Wolf explained that the Biden administration had stopped border wall construction, restricted the Immigration and Customs Enforcement agents’ abilities to remove illegal immigrants, and took down the Migrant Protection Protocols (MPP), which would keep asylum seekers remain in Mexico during their immigration proceedings.

“We wanted to root out that fraud so that we could get people into their asylum claim, into the immigration system quickly,” Wolf said, referring to MPP and pointing out that 85 to 90 percent of individuals don’t qualify for asylum in the end.

The Asylum Cooperative Agreements (ACA), which was signed with El Salvador, Guatemala, and Honduras by the Trump administration to encourage individuals to seek asylum close to their home country, was also rescinded by the Biden administration.

Furthermore, the current administration issued an exemption on Title 42 deportations of unaccompanied children so that unaccompanied children can stay in the United States.

“That’s why you see a [unaccompanied children] flood. That’s why you see over 5,000 in custody today,” Wolf said. “At the height of the 2019 crisis, it was about 2,600. So it’s almost more than double. Because the signal is given.”

“That’s a significant pull factor. They have to address the [unaccompanied children] issue.

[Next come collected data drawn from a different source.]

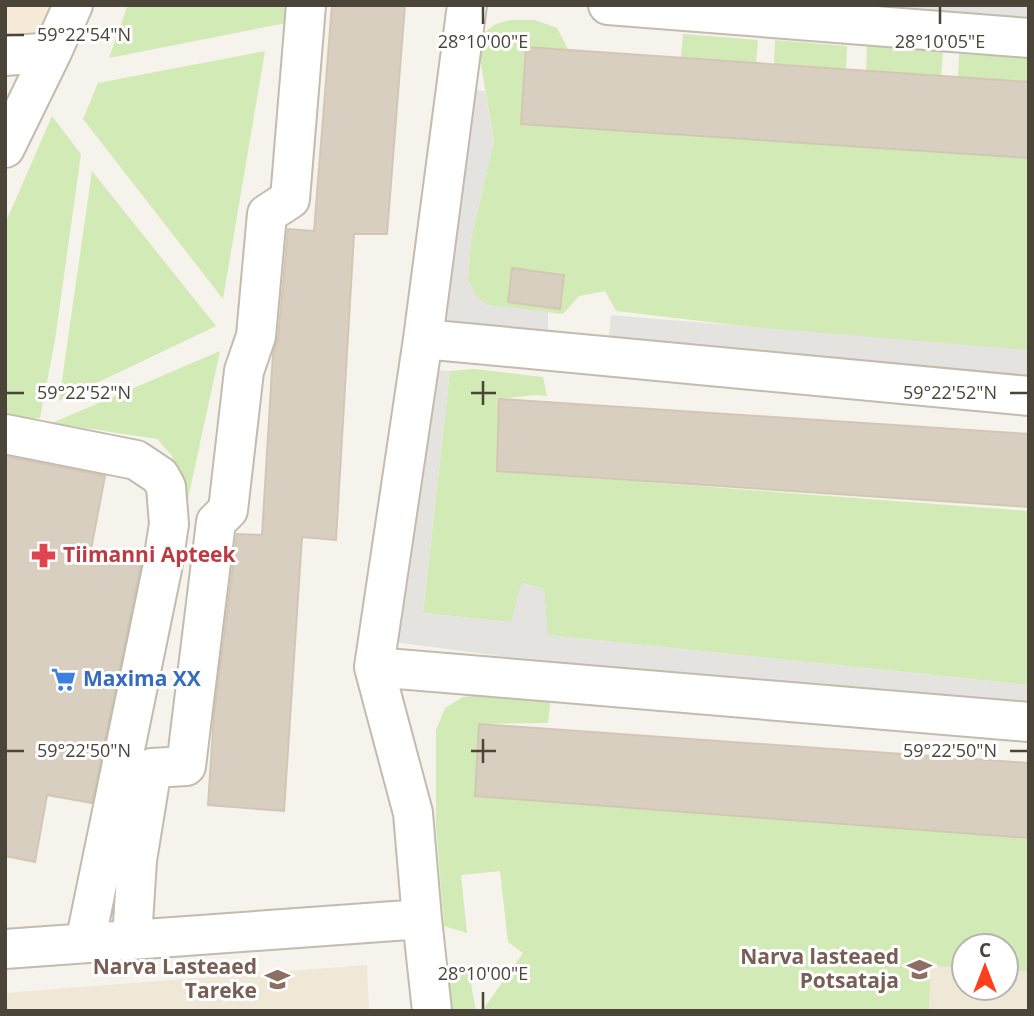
<svg xmlns="http://www.w3.org/2000/svg" width="1034" height="1016" font-family="'Open Sans',sans-serif">
	<style>
		.commercial { fill: #f7ead8 }
		.education { fill: #efe8d6 }
		.green { fill: #d2eab5 }
		.parking { fill: #e5e3e0 }
		.building { fill: #d8cfc1; stroke: #d3c7b4; stroke-width: 2 }
		.lines { fill: none; stroke-linecap: round; stroke-linejoin: round }
		.minor-casing { stroke: #c2bbae; stroke-width: 42 }
		.minor { stroke: #fff; stroke-width: 38 }
		.ticks { fill: none; stroke: #4b4439; stroke-width: 2.5 }
		.labels { text-anchor: middle; stroke-width: 6; stroke-linejoin: round; paint-order: stroke }
		.health-label { font-size: 21px; font-weight: bold; fill: #be3a42; stroke: #fff; text-anchor: start }
		.shop-label { font-size: 21px; font-weight: bold; fill: #366cbe; stroke: #fff; text-anchor: start }
		.education-label { font-size: 21px; font-weight: bold; fill: #785e54; stroke: #fff; text-anchor: end }
		.ticks-label { font-size: 18px; text-anchor: middle; fill: #4b4439; stroke: #fff; stroke-width: 6; stroke-linejoin: round; paint-order: stroke }
	</style>
	<rect width="100%" height="100%" fill="#f6f3ec"/>
	<!-- commercial -->
	<path class="commercial" d="M 5,5 L 73,5 L 52,52 L 5,56 Z"/>
	<!-- education -->
	<path class="education" d="M 871,939 L 964,946 L 964,988 L 1006,988 L 1006,949 L 1029,950 L 1029,1011 L 878,1011 Z
		M 367,965 L 369,1011 L 5,1011 L 5,993 Z"/>
	<!-- green -->
	<path class="green" d="M 130,5 L 293,5 L 286,23 L 109,58 L 127,7 Z
		M 510,20 L 535,20 L 557,28 L 569,51 L 1029,158 L 1029,360 L 616,311 L 605,291 L 579,296 L 563,314 L 486,305 L 476,296 L 468,280 L 471,239 L 494,141 L 478,47 L 482,34 L 496,24 Z
		M 683,34 L 758,40 L 756,63 L 681,57 Z
		M 775,40 L 847,46 L 846,70 L 774,64 Z
		M 867,45 L 943,52 L 941,76 L 866,71 Z
		M 265,51 L 223,299 L 83,119 L 98,83 Z
		M 959,54 L 1029,58 L 1029,82 L 958,78 Z
		M 52,116 L 81,154 L 55,340 L 40,418 L 5,418 L 5,224 Z
		M 92,171 L 216,326 L 59,401 Z
		M 220,351 L 186,508 L 172,456 L 157,439 L 52,423 Z
		M 475,369 L 543,377 L 547,396 L 536,395 L 500,399 L 497,471 L 1029,511 L 1029,685 L 547,635 L 544,589 L 522,583 L 511,622 L 423,613 L 450,371 Z
		M 487,694 L 551,696 L 548,723 L 479,724 L 476,796 L 1029,831 L 1029,971 L 1006,970 L 1006,946 L 964,946 L 964,967 L 930,966 L 929,1011 L 482,1011 L 523,953 L 508,942 L 500,871 L 461,875 L 467,933 L 444,926 L 436,826 L 436,730 L 445,708 L 463,697 Z
		M 447,965 L 468,967 L 476,1011 L 452,1011 Z"/>
	<!-- parking -->
	<path class="parking" d="M 776,5 L 1029,5 L 1029,24 Z
		M 465,89 L 485,91 L 494,141 L 471,239 L 468,280 L 476,296 L 486,305 L 548,312 L 548,341 L 434,327 Z
		M 611,315 L 1029,350 L 1029,376 L 609,340 Z
		M 418,369 L 450,371 L 423,613 L 511,622 L 522,583 L 544,589 L 548,635 L 1029,685 L 1029,715 L 546,673 L 546,662 L 378,640 Z"/>
	<!-- building -->
	<path class="building" d="M 332,5 L 405,5 L 387,234 L 354,234 L 336,540 L 302,537 L 284,811 L 208,805 L 214,715 L 237,534 L 262,535 L 273,354 L 278,338 L 288,229 L 314,231 Z
		M 526,47 L 1029,82 L 1029,158 L 521,124 Z
		M 512,268 L 564,275 L 560,309 L 508,302 Z
		M 499,399 L 1029,434 L 1029,507 L 497,471 Z
		M 5,456 L 105,476 L 90,555 L 141,564 L 92,803 L 47,795 L 35,862 L 5,856 Z
		M 479,724 L 1029,763 L 1029,838 L 475,796 Z"/>
	<g class="lines">
		<defs>
			<path id="minor" d="M 608,5 L 1029,38
				M 5,56 L 52,52
				M 5,148 L 52,52 L 73,5
				M 423,339 L 1029,396
				M 5,434 L 136,460 L 160,476 L 166,487 L 169,524 L 162,569 L 85,943
				M 374,667 L 1029,722
				M 422,919 L 413,813 L 374,667 L 423,339 L 467,5
				M 132,939 L 137,860 L 152,768 L 186,766 L 216,522 L 228,510 L 244,371 L 256,336 L 267,214 L 290,199 L 306,5
				M 5,949 L 422,919 L 432,1011"/>
		</defs>
		<!-- minor casing -->
		<use href="#minor" class="minor-casing"/>
		<!-- minor -->
		<use href="#minor" class="minor"/>
	</g>
	<!-- ticks -->
	<path class="ticks" d="M 483,7 L 483,24M 940,7 L 940,24M 7,35 L 24,35M 483,381 L 483,405M 7,393 L 24,393M 471,393 L 496,393M 1010,393 L 1027,393M 483,739 L 483,763M 7,751 L 24,751M 471,751 L 496,751M 1010,751 L 1027,751M 483,992 L 483,1009"/>
	<!-- icons -->
	<defs>
		<symbol id="pharmacy-bare" viewBox="-9 -9 18 18"><path d="M-2-6h4v4h4v4h-4v4h-4v-4h-4v-4h4Z" fill="#e0444e" stroke="#fff" stroke-width="2.5" paint-order="stroke"/></symbol>
		<symbol id="supermarket-bare" viewBox="-9 -9 18 18"><path d="M-6-5.5h2.5l.6 2H6L4.5 2H-2.5L-4.4-4H-6ZM-1.5 3.2a1.3 1.3 0 1 0 .1 0ZM3 3.2a1.3 1.3 0 1 0 .1 0Z" fill="#3f7fe0" stroke="#fff" stroke-width="2.5" paint-order="stroke"/></symbol>
		<symbol id="school-bare" viewBox="-9 -9 18 18"><path d="M0-5L7-2L0 1L-7-2ZM-4 1L0 2.5L4 1V4Q0 6-4 4Z" fill="#8d6e63" stroke="#fff" stroke-width="2.5" paint-order="stroke"/></symbol>
	</defs>
	<g fill-rule="evenodd">
		<use href="#pharmacy-bare" x="26" y="538" width="35" height="35"/>
		<use href="#supermarket-bare" x="46" y="662" width="35" height="35"/>
		<use href="#school-bare" x="902" y="952" width="35" height="35"/>
		<use href="#school-bare" x="260" y="962" width="35" height="35"/>
	</g>
	<g class="labels">
		<!-- health labels -->
		<g class="health-label">
			<text x="63" y="562">Tiimanni Apteek</text>
		</g>
		<!-- shop labels -->
		<g class="shop-label">
			<text x="83" y="686">Maxima XX</text>
		</g>
		<!-- education labels -->
		<g class="education-label">
			<text x="899" y="964">Narva lasteaed<tspan x="899" dy="24">Potsataja</tspan></text>
			<text x="257" y="974">Narva Lasteaed<tspan x="257" dy="24">Tareke</tspan></text>
		</g>
	</g>
	<g class="ticks-label">
		<text x="84" y="41">59°22'54"N</text>
		<text x="483" y="48">28°10'00"E</text>
		<text x="940" y="48">28°10'05"E</text>
		<text x="84" y="399">59°22'52"N</text>
		<text x="950" y="399">59°22'52"N</text>
		<text x="84" y="757">59°22'50"N</text>
		<text x="950" y="757">59°22'50"N</text>
		<text x="483" y="980">28°10'00"E</text>
	</g>
	<!-- border -->
	<rect width="1034" height="1016" fill="none" stroke="#4b4439" stroke-width="14"/>
	<!-- north arrow -->
	<g transform="translate(985 967)"><circle r="33" fill="#ffffff" stroke="#b7b4b0" stroke-width="2"/>
	<path d="M0-5L12 26L0 18L-12 26Z" fill="#fc3f1d"/>
	<text y="-10" font-size="19" font-weight="bold" text-anchor="middle" fill="#4b4439">С</text>
	</g>
</svg>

Otherwise, that’s going to continue to occur day after day, month after month.”

NTD Photo
A temporary processing facility in Donna, Texas, as seen in a photo released by Customs and Border Protection on Tuesday, March 23, 2021. (CBP)

Wolf said families are pushing their children across the border, separating themselves from the child because they think a child has a better chance to stay in the United States.

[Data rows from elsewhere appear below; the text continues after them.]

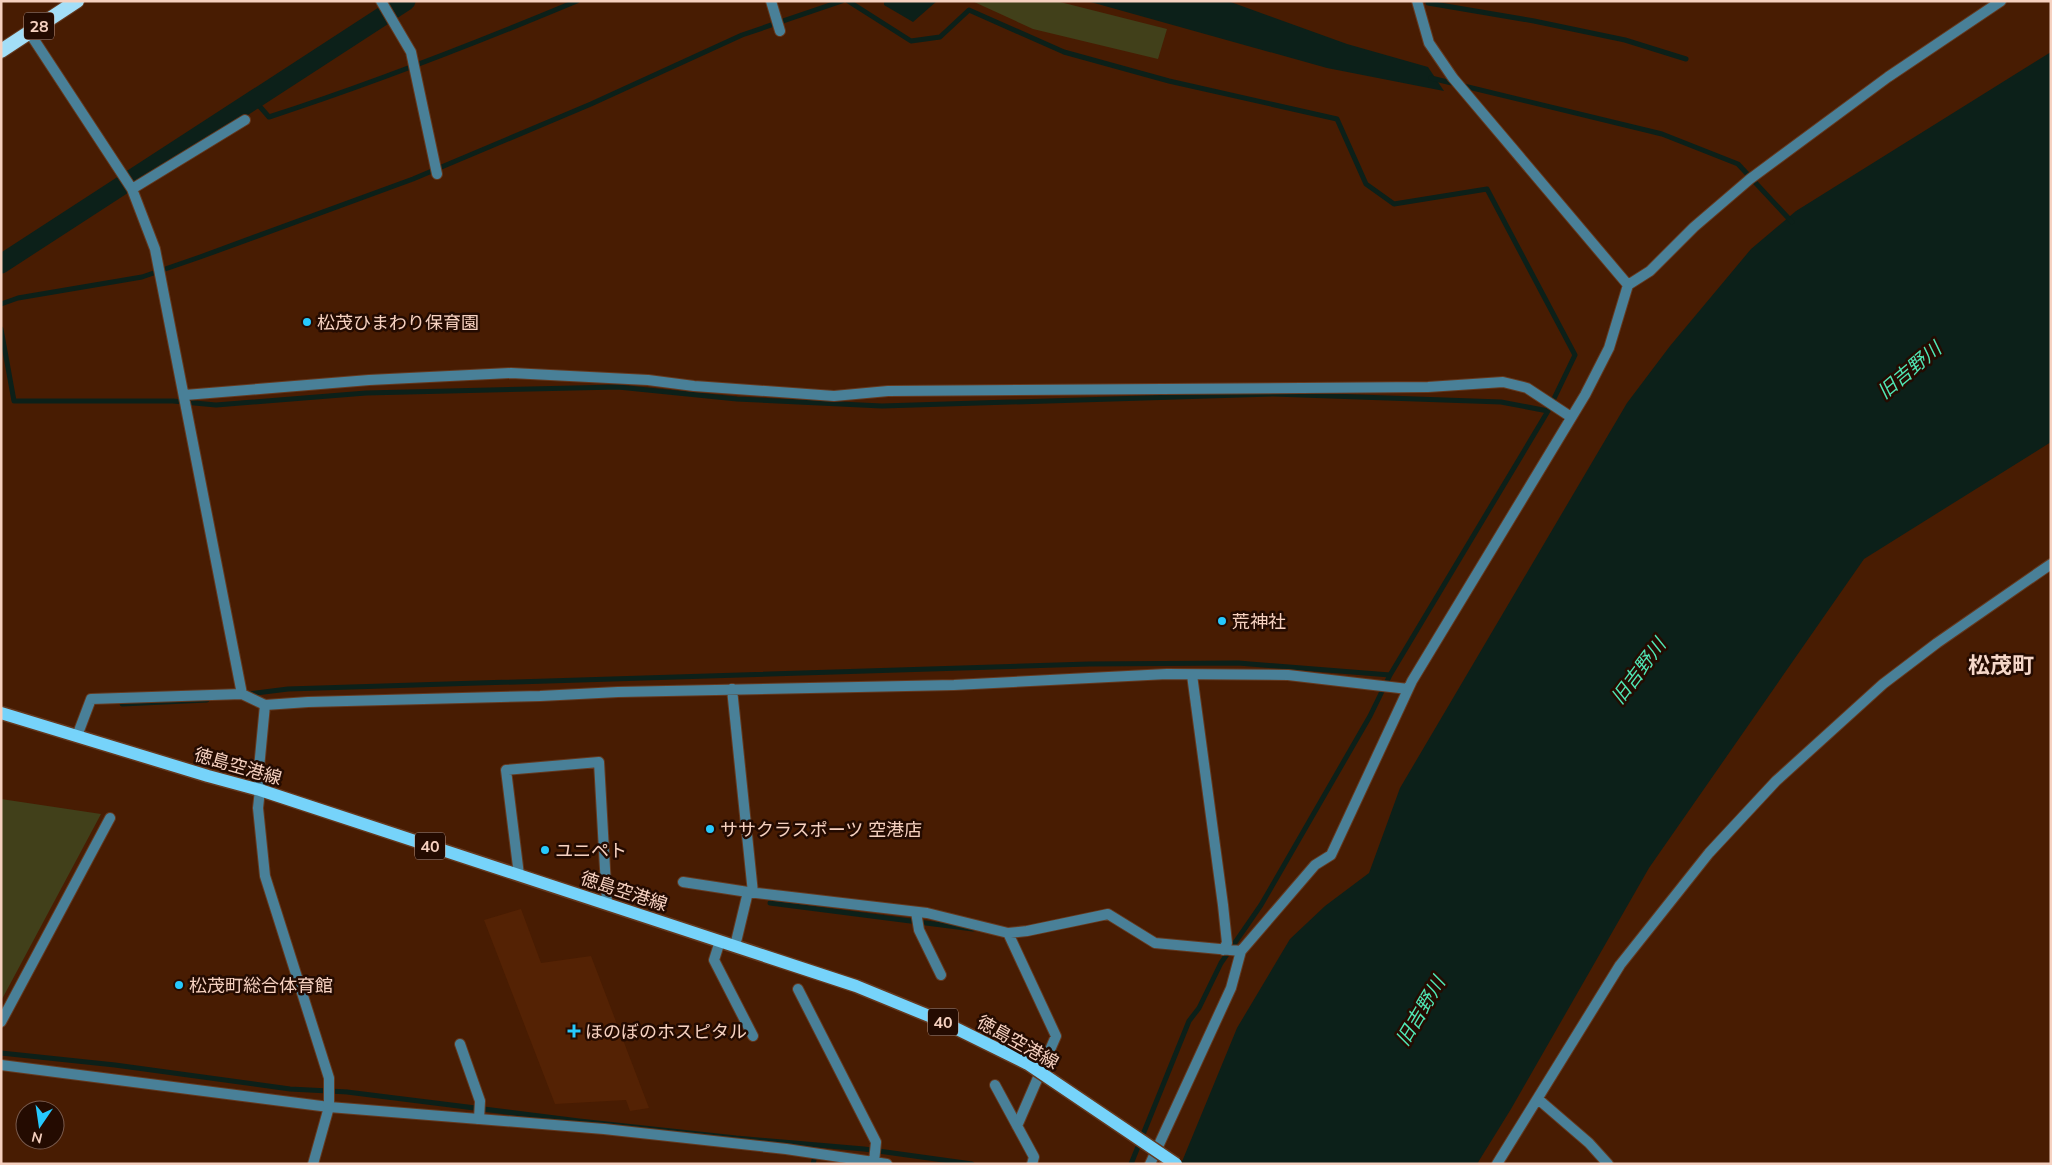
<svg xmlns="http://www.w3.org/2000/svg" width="2052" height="1165" font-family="Mulish,'Noto Sans JP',sans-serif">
	<rect width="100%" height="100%" fill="#481c02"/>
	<!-- built -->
	<path fill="#542204" d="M 521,909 L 541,963 L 591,956 L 649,1108 L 630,1111 L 626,1100 L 555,1104 L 484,920 Z"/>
	<!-- green -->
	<path fill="#41401a" d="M 972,1 L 1056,1 L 1167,29 L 1158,59 L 1033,29 Z
		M 1,799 L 101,814 L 1,1001 Z"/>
	<!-- water -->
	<path fill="#0c2019" d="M 884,1 L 937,1 L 913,22 L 884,5 Z
		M 1087,1 L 1228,1 L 1347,44 L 1428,67 L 1444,91 L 1327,68 Z
		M 2051,52 L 2051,442 L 1864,559 L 1649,868 L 1511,1109 L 1477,1164 L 1181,1164 L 1237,1028 L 1290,939 L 1325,906 L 1369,873 L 1400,788 L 1627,403 L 1670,346 L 1751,249 L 1796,211 Z"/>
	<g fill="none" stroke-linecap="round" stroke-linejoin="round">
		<!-- stream -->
		<path stroke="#0c2019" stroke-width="5" d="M 1428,1 L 1428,3 L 1534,21 L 1625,40 L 1686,59
			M 1431,78 L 1662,134 L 1738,164 L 1792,222
			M 254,100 L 269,117 C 374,83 476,43 577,1
			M 1,304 L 18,298 L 142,277 L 200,257 L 413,179 L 591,104 L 742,35 L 842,1
			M 1,329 L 14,401 L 173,401 L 216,405 L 366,393 L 618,387 L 737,399 L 882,406 L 1274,394 L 1501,402 L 1548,411
			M 248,694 L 288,689 L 1089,664 L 1238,663 L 1390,675 L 1548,411 L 1575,355 L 1487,189 L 1394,204 L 1366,184 L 1337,119 L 1169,81 L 1064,52 L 969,10 L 940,37 L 911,41 L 848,1
			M 122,704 L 207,700
			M 770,903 L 973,929
			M 1,1053 L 115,1065 L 290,1089 L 348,1092
			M 347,1092 L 579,1121 L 736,1138 L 864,1149 L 972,1164
			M 813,1164 L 816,1152
			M 1131,1164 L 1189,1021 L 1199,1008 L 1221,963 L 1261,905 L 1370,716 L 1390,675"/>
		<!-- canal -->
		<path stroke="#0c2019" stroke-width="19" d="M 1,264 L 406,1"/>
		<!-- service casing -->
		<g stroke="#643920" stroke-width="12">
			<path id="service" d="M 683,882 L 748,892
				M 916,912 L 919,930 L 941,975
				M 720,941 L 714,960 L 753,1036
				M 1,1022 L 110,818
				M 460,1044 L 480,1101 L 479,1119"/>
		</g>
		<!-- minor casing -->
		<g stroke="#643920" stroke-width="12">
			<path id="minor" d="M 381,1 L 411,52 L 437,174
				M 771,1 L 780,31
				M 1417,1 L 1429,43 L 1453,78 L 1628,285
				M 29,32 L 132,189 L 155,249 L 242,694 L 265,705 L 308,702 L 540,696 L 618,692 L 954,685 L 1167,674 L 1288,675 L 1408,689
				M 132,189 L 245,120
				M 185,395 L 369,380 L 511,373 L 648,380 L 694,386 L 834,396 L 888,391 L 1428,387 L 1503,382 L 1527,388 L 1571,417
				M 1192,675 L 1223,905 L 1227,943 L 1223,950
				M 732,689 L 753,893
				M 77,736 L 91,699 L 242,694
				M 260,790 L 259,768 L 265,705
				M 519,875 L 506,770 L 599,762 L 607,904
				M 1008,933 L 1056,1036 L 1017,1126
				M 735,946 L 748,892 L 927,913 L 1008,933 L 1027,931 L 1108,914 L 1155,943 L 1241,951
				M 798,989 L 876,1142 L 874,1162
				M 1,1065 L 329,1107 L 604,1129 L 786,1149 L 887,1164
				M 995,1085 L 1034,1157 L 1032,1164
				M 1538,1099 L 1589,1143 L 1608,1164
				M 1150,1164 L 1231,988 L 1241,951 L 1315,865 L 1331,855 L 1412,681 L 1585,395 L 1609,348 L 1628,285 L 1650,271 L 1694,227 L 1750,179 L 1888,77 L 2001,1
				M 1497,1164 L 1620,965 L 1709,853 L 1776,781 L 1883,684 L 1937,643 L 2051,564"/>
		</g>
		<!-- tertiary casing -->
		<g stroke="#643920" stroke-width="12">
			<path id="tertiary" d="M 260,790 L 258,808 L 265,876 L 329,1078 L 329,1107 L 313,1164"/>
		</g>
		<!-- primary casing -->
		<g stroke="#643920" stroke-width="15">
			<path id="primary" d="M 1,713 L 208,776 L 260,790 L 856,986 L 939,1020 L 1028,1064"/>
		</g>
		<!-- trunk casing -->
		<g stroke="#643920" stroke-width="16">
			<path id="trunk" d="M 1,51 L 77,1"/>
		</g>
		<!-- service -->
		<use href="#service" stroke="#498098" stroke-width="10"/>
		<!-- minor -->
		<use href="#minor" stroke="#498098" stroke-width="10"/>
		<!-- tertiary -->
		<use href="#tertiary" stroke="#498098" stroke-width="10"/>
		<!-- primary -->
		<use href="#primary" stroke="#76d3fa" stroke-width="12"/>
		<!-- trunk -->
		<use href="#trunk" stroke="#a3def7" stroke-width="14"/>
		<!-- primary-bridge casing -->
		<g stroke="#643920" stroke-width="15" stroke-linecap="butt">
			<path id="primary-bridge" d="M 1028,1064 L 1176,1164"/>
		</g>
		<!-- primary-bridge -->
		<use href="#primary-bridge" stroke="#76d3fa" stroke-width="12"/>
	</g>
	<!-- markers -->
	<g fill="#26c9fe" stroke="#240b01" stroke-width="2">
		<circle cx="307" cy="322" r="5"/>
		<circle cx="1222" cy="621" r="5"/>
		<circle cx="710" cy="829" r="5"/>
		<circle cx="545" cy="850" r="5"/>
		<circle cx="179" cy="985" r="5"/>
		<path d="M571.5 1023.5h5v5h5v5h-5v5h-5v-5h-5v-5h5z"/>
	</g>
	<g text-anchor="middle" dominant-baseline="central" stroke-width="5" stroke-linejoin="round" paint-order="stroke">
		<!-- shield labels -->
		<g fill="#240b01" stroke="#b79687" stroke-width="1">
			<rect x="24" y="12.5" width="30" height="27" rx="4"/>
			<rect x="415" y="832.5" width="30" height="27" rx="4"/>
			<rect x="928" y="1008.5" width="30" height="27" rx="4"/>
		</g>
		<g font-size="16" font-weight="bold" fill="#f6d1c0">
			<text x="39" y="26">28</text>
			<text x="430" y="846">40</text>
			<text x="943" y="1022">40</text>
		</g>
		<!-- poi labels -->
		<g font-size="18" fill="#f6d1c0" stroke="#240b01" text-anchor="start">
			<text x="317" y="322">松茂ひまわり保育園</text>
			<text x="1232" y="621">荒神社</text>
			<text x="720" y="829">ササクラスポーツ 空港店</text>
			<text x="555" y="850">ユニペト</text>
			<text x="189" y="985">松茂町総合体育館</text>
			<text x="585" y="1031">ほのぼのホスピタル</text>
		</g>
		<!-- street labels -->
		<g font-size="18" fill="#f6d1c0" stroke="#240b01">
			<text transform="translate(238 766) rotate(16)">徳島空港線</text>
			<text transform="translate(624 891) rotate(18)">徳島空港線</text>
			<text transform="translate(1018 1042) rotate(29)">徳島空港線</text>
		</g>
		<!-- water labels -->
		<g font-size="19" font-style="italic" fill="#50e7b5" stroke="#240b01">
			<text transform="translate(1909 370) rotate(-40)">旧吉野川</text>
			<text transform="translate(1638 671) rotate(-53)">旧吉野川</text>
			<text transform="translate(1420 1011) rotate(-59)">旧吉野川</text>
		</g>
		<!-- district labels -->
		<g font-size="22" font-weight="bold" fill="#f5d7c9" stroke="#240b01">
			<text x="2001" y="665">松茂町</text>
		</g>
	</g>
	<!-- border -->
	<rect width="2052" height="1165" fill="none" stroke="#f6d1c0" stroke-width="5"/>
	<!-- north arrow -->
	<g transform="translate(40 1125) rotate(193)"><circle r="24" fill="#240b01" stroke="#785a4d"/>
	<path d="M0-4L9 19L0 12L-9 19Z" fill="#26c9fe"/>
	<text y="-8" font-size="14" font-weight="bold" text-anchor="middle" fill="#f6d1c0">N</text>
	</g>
</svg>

“You’re going to see even higher [unaccompanied children] numbers, and I think it was predicted, by May, it could be even 13,000 in one month, which is astronomical,” Wolf added. “Because they are sending the signal.”

The signal is “inhumane,” Wolf said.

Up to 90 percent of those immigrants would not qualify for asylum and should be returned home. But they are taking a very dangerous journey—some spending life savings to cartels and smugglers because “no one is coming across that border illegally on their own,” Wolf said.

The White House and the DHS repeatedly told immigrants recently that “the border is not open” and “don’t come now.”

“Migrants just are not listening to the U.S. government officials,” Wolf said. “They listen to action, and they listen to what is going on on the ground. Do we have MPP? Do we have to wait in Mexico? … The children that we send up there, are they returning home within a matter of weeks?”

“Actions speak louder than words in this case,” Wolf concluded. “They can change the messaging, but if they don’t change any of their policies and have a different enforcement posture, then again, the crisis is going to continue.”

The DHS didn’t immediately respond to a request from The Epoch Times for comment.